» PARTS OF THE EXERCISE
A – List every person named in the iWitness article.
B – Continue the iWitness article after its last sentence.

QUOTED PASSAGE Start Marker

- Genre: Game show
- Created by: Judge Judy Sheindlin
- Presented by: John Henson
- Country of origin: United States

Production
- Running time: 30 minutes
- Production companies: Entertain The Brutes Queen Bee Productions FremantleMedia North America

Original release
- Network: Fox

= IWitness =

iWitness is an American game show hosted by John Henson and created and co-produced by Judge Judy Sheindlin. It aired on Fox stations and in syndication on July 10, 2017, for a test run of six weeks.

==History==
In each 30-minute episode, the game show iWitness features three contestants who try to secure a $20,000 prize by being victorious in the last round. Employing photos and videos from mass media, the program quizzes competitors on their mental acuity. It aired on Fox owned-and-operated stations and in syndication on July 10, 2017, for a test run of six weeks. Hosted by John Henson, it is executive produced by Judge Judy Sheindlin, while Scott St. John is the showrunner. If the test run was successful, the show would be broadcast nationally in 2018 and would be distributed in the United States by Debmar-Mercury and internationally by FremantleMedia. Preceded by Family Feud, iWitness retained almost 90% of its that show's audience in its first two episodes. Broadcast on midnight on the Detroit television station WJBK, the show had its most successful market in that city.

QUOTED PASSAGE End Marker
DATA SUPPLIED Start Marker

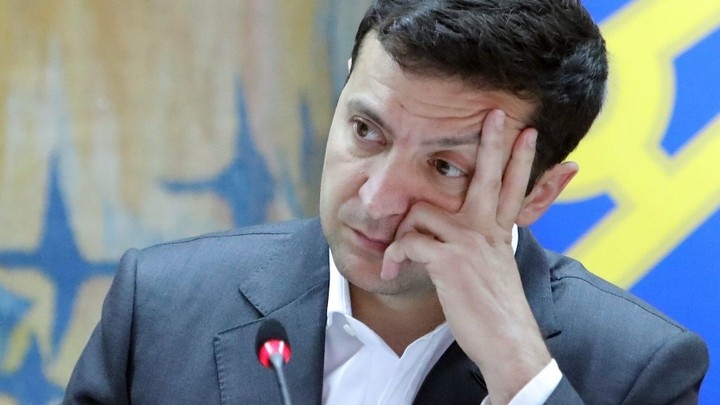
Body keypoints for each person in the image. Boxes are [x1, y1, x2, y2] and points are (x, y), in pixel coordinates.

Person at [64, 0, 709, 403]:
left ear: (537, 193)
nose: (377, 200)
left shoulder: (638, 368)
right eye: (366, 131)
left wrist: (523, 379)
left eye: (446, 166)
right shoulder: (162, 304)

DATA SUPPLIED End Marker

» EXPECTED RESPONSES
A – Judge Judy Sheindlin, John Henson, Scott St. John

B –
==Format==

The main game is divided into three separate rounds. At the conclusion of the third round, the player with the most money keeps it and advances to the bonus round. If there is a tie for first place after the last question in round 3, the tiebreaker procedures are as follows: a question is asked, and then an eighth picture (with no monetary value) is shown based on the question.
- Round 1 - What Just Happened? – Two videos are shown, one at a time with Henson providing biographical info about each. After the clip plays, Henson poses questions about the videos. All questions are toss-ups but only up to two players can answer each question. Each question is worth $100.
- Round 2 - What Did We Change? – Only one video is shown and then seven altered stills from the video are presented. The contestants' job is to figure out what different about the picture. Each correct answer is worth $200. Each incorrect answer, however, deducts $100.
- Round 3: Don't Blink – In the final round, seven more pictures are presented and an A-B-C question (a multiple-choice question with the choices marked A, B, & C) is asked for each one. The three players lock in their answers simultaneously by pressing A, B or C on their podiums. The first question is worth $300 and goes up by $100 for each new question, finishing off at $900.

Bonus Round: Double Vision – Again, two videos are shown, only this time they are shown simultaneously (this includes both audio tracks being played at the same time). The videos are branded "Red" and "Blue" and the answers are always "Red", "Blue" or  "Neither".

The winning contestant has 30 seconds to score five points. Each correct answer scores a point while each incorrect answer loses a point. If the winning contestant can reach five points before time runs out, s/he wins $20,000. If the contestant fails, then they win no additional money.